→ Problem statement: Would you return the lines from the one that contains "band. Ze ontvingen prijzen in binnen- en" to the last line of the entries below, exactly and with nothing added?
-- Data to examine follows --
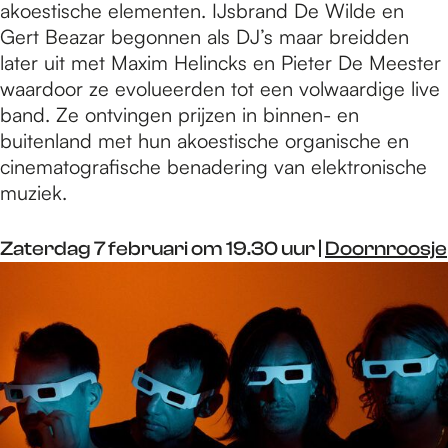
akoestische elementen. IJsbrand De Wilde en
Gert Beazar begonnen als DJ’s maar breidden
later uit met Maxim Helincks en Pieter De Meester
waardoor ze evolueerden tot een volwaardige live
band. Ze ontvingen prijzen in binnen- en
buitenland met hun akoestische organische en
cinematografische benadering van elektronische
muziek.
Zaterdag 7 februari om 19.30 uur |
Doornroosje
-- Data to examine concluded --
→ The completed task:
band. Ze ontvingen prijzen in binnen- en
buitenland met hun akoestische organische en
cinematografische benadering van elektronische
muziek.
Zaterdag 7 februari om 19.30 uur |
Doornroosje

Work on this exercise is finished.